I’m suspicious. Playing the College Division I final on a gloomy damp Sunday afternoon in Kansas City sounds like an NCAA conspiracy -- a continued conspiracy, I might say -- to belittle the sport.
Logically, you can add a virtually empty stadium to the off-puts listed above. And college soccer itself managed to make a bad situation worse ... I mean, both semifinals finishing 0-0, decided on penalty kicks? Not a goal to be seen.
Which raised the possibility that Clemson and Stanford would give us another 0-0 shootout, and the new champion would repeat the farcical doings of Sigi Schmid’s UCLA back in 1990, when they won the title without scoring a goal in either the semi or the final.
We were spared that embarrassment -- and the man doing the savior act was the guy who has been repeatedly hailed as the brightest star in the American soccer firmament, Jordan Morris. The final wasn’t even two minutes old when Morris latched on to an inviting assist, a short accurate pass from Eric Verso in the penalty area, and with massive poise and power slammed the ball into the Clemson goal.
Almost everything Morris did in this game oozed menace and trouble for Clemson. It also glittered with soccer skill. Whatever praise Morris has been getting, it’s probably not enough. How often does such a natural turn up in American soccer -- or in anyone’s soccer, for that matter? And a skillful forward at that? Yikes, a goalscoring forward?
When they’re super-talented, as Morris obviously is, but young as well, you worry, worry about what the publicity (never mind the marketing) is going to do to them. The almost tragic career of Freddy Adu haunts the theme. Praise in the media -- articles like this one -- always looks likely to do as much harm as good.
But I’m not about to apologize for my praise. Because Morris showed something else. Something I have learned to recognize, I believe, during some 50 years of watching and passing judgment on young players. What he showed was almost total calmness. What was once called unflappability.
Nothing that happened during the final seemed to change Morris’ ability to concentrate on the game, on his goalscoring task ... though task is not the right word, too functional. I think mission conveys things better. Where task makes one think of merely of work-rate, mission implies devotion, a much deeper, more intriguing quality.
Morris was fouled, of course he was -- not excessively, this was not a dirty game -- but it’s difficult to remember the occasions because the fouls seemed to have no effect on Morris. They were, so to speak, taken in stride. Nothing to notice. Nor was there any frantic celebration after his goals, no shirt peeled off and wildly waved -- just the usual mob of players mobbing an almost uncomfortable-looking Morris.
I suppose that makes Morris sound like a cold customer. Maybe -- there was certainly a suggestion of that. But remaining cool under pressure is an essential for a goalscorer, a man whose key moments come in the cauldron of the opponents’ penalty area.

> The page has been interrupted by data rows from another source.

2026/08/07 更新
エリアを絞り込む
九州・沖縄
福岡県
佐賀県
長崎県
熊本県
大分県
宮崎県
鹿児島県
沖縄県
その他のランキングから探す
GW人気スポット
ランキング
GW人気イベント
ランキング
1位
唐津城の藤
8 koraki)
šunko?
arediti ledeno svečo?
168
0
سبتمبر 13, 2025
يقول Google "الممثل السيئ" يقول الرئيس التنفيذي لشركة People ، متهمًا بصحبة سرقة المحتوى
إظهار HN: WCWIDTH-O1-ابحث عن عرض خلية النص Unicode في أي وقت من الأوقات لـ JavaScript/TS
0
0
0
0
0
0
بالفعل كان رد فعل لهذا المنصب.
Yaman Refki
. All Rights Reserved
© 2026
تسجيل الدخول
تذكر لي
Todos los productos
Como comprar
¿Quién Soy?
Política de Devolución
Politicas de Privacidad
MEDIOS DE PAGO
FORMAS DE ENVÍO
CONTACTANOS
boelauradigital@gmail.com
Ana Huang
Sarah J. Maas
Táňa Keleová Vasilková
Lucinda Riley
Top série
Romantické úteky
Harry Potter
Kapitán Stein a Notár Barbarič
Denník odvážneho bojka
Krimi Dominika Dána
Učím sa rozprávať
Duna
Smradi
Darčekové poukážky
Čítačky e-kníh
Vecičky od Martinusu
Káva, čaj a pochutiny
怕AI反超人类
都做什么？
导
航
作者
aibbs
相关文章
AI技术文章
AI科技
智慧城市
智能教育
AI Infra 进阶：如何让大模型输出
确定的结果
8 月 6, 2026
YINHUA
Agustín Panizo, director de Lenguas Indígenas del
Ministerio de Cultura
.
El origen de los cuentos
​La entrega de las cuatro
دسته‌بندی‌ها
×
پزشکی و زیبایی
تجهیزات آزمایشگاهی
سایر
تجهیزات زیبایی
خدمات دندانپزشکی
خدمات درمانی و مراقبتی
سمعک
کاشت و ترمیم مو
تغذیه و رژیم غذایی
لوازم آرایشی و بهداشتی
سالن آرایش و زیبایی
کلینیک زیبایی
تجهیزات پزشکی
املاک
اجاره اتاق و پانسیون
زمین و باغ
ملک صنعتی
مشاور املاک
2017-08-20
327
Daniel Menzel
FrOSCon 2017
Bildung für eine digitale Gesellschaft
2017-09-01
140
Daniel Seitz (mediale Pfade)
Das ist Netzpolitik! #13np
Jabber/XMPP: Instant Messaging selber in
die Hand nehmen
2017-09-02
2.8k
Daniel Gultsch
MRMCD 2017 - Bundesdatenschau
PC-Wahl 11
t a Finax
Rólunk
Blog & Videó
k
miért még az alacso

I’d like to have seen more of Morris -- but Stanford’s response to getting an early goal was to play hermetic defense with an occasional breakaway. The service up to Morris was, frankly, pretty pathetic. But no complaints from Morris, no signs of frustration.
Things changed in the second half -- just five minutes in, Morris, at last, got an excellent on-the-ground pass, and, with balletic movement and superb all control completely bamboozled two Clemson defenders, before firing home.

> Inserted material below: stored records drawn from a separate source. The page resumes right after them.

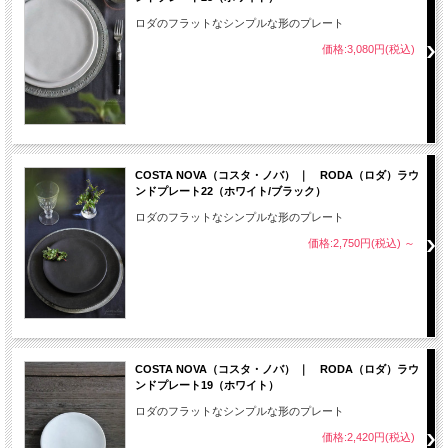
ロダのフラットなシンプルな形のプレート
価格:3,080円(税込)
COSTA NOVA（コスタ・ノバ） ｜ RODA（ロダ）ラウ
ンドプレート22（ホワイト/ブラック）
ロダのフラットなシンプルな形のプレート
価格:2,750円(税込)
～
COSTA NOVA（コスタ・ノバ） ｜ RODA（ロダ）ラウ
ンドプレート19（ホワイト）
ロダのフラットなシンプルな形のプレート
価格:2,420円(税込)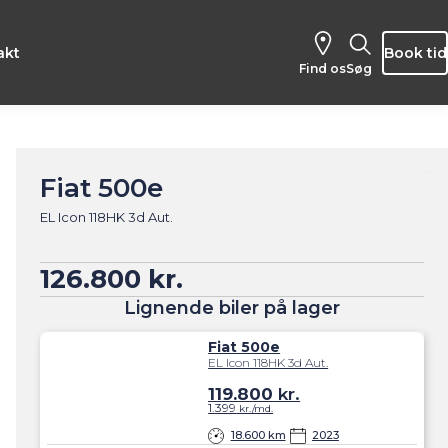
akt
Book tid
Find os
Søg
Fiat 500e
EL Icon 118HK 3d Aut.
126.800 kr.
Lignende biler på lager
Fiat 500e
EL Icon 118HK 3d Aut.
119.800
kr.
1.399
kr./md.
18.600 km
2023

Which put Morris on a hat trick. He could have had it -- I’m not high on stats, but when was the last hat trick in a college Division I final?. So something rare, in what, we’re told may well have been his farewell to college soccer.
In fact, Morris should have had his hat trick. He was fouled and Stanford got a penalty kick -- one that Morris should have taken. Instead, it was taken by Brandon Vincent, who scored with authority. As I imagine Morris would have done. Maybe Morris doesn’t like taking PKs -- but this one he should have taken.
Yes, I do believe Morris is the real deal, a genuine, naturally gifted goalscorer, with a calm personality to go with his skills. It’s a long time since I saw a college player -- an American -- with such promise.
Take Morris out of this college final, and you have a standard college game. An overly defensive Stanford, Clemson lacking the attacking edge, and the subtlety, to break through. Sounds like another 0-0 shootout.
Maybe not. Late in the game, as Clemson tired, or became dispirited, Stanford shed their defensive chains and we got a lovely run and a fine goal from Eric Verso.
The only negative -- as distinct from non-positive -- note came near the end of the first half. It came from referee Chris Penso -- who should have called a penalty for Clemson. Saul Chinchilla chased a pass in the Stanford penalty area and beat Stanford goalkeeper Andrew Epstein to the ball. Epstein then simply wiped him out. And that’s not even a foul according to Penso. Extraordinary.
So -- even had there been an NCAA conspiracy to make soccer look bad, it didn’t stand a chance against the super-positive aspect of this game, the Young Master Morris, who turned a gloomy Sunday afternoon into a shining occasion ... and yeah, I guess you could say I liked what I saw.